According to the computer-readable storage medium and the computing device provided by the above embodiments of the present invention, the content specifically described for implementing the conference control method based on gesture recognition according to the present invention can be referred to, and the beneficial effects similar to those of the conference control method based on gesture recognition as described above are obtained, and are not repeated herein.

The invention discloses a conference control method, a conference control device, a conference system and a computer readable storage medium based on gesture recognition, wherein firstly, a gesture recognition model with complete training is established; secondly, acquiring video stream information to be detected; thirdly, recognizing the gesture action in the video stream information to be detected through a gesture recognition model; and finally, generating a corresponding conference control instruction according to the gesture action recognition information. The invention can identify the gesture actions of the conference participants by only using a common camera and data processing equipment, does not need to use specific matched hardware equipment, determines the gesture actions by tracking the information of key points of hands and generates corresponding conference control instructions, more conveniently and quickly completes man-machine interaction, improves the identification speed and accuracy of the gesture actions of the conference participants, and provides technical support for an online conference studied by multiple persons in a collaborative interaction manner.

The above description is only for the preferred embodiment of the present invention, but the scope of the present invention is not limited thereto, and any changes or substitutions that can be easily conceived by those skilled in the art within the technical scope of the present invention are included in the scope of the present invention.

Claims

1. A conference control method based on gesture recognition is characterized by comprising the following steps:

acquiring video stream information to be detected;

2. The conference control method based on gesture recognition according to claim 1, wherein the obtaining of the well-trained gesture recognition model comprises:

creating an initial gesture recognition model;

3. The gesture recognition based conference control method of claim 1, wherein said gesture recognition model comprises a plurality of channel separable volume blocks;

4. The gesture recognition based conference control method of claim 3, wherein said channel separable volume block activation function is a Swish function;

the Swish function is used to pass output data of the plurality of convolutional layers.

5. The conference control method based on gesture recognition according to claim 1, wherein the network parameters of the gesture recognition model include depth, width and resolution size;

6. The method for controlling conference based on gesture recognition according to claim 5, wherein training the initial gesture recognition model by using the training set comprises:

performing a first-stage training on the initial gesture recognition model by using a random data enhancement training mode to obtain a gesture recognition model after preliminary optimization;

7. The conference control method based on gesture recognition according to claim 6, wherein the first stage training includes adjusting network parameters of a model; the second stage training includes adjusting network parameters and scale of the model.

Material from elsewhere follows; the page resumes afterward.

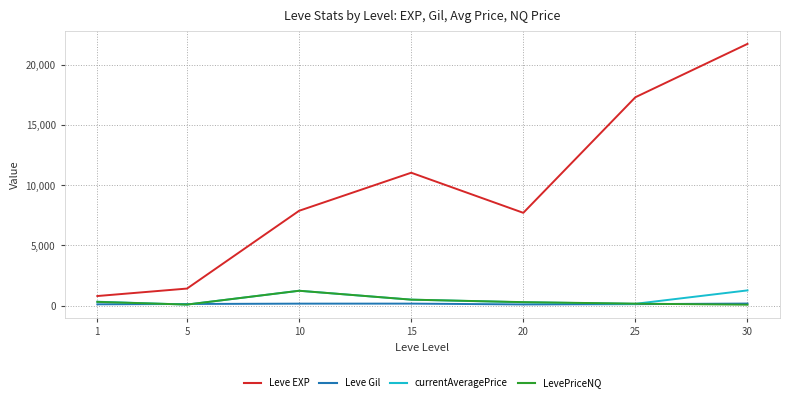

Which series has the largest total across all categories?

Leve EXP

8. A conference control apparatus based on gesture recognition, comprising:

9. A conferencing system comprising a processor and a memory, the memory having stored thereon a computer program which, when executed by the processor, implements a gesture recognition based conference control method according to any of claims 1-7.

10. A computer-readable storage medium, characterized in that the program medium stores computer program instructions which, when executed by a computer, cause the computer to perform the conference control method based on gesture recognition according to any one of claims 1-7.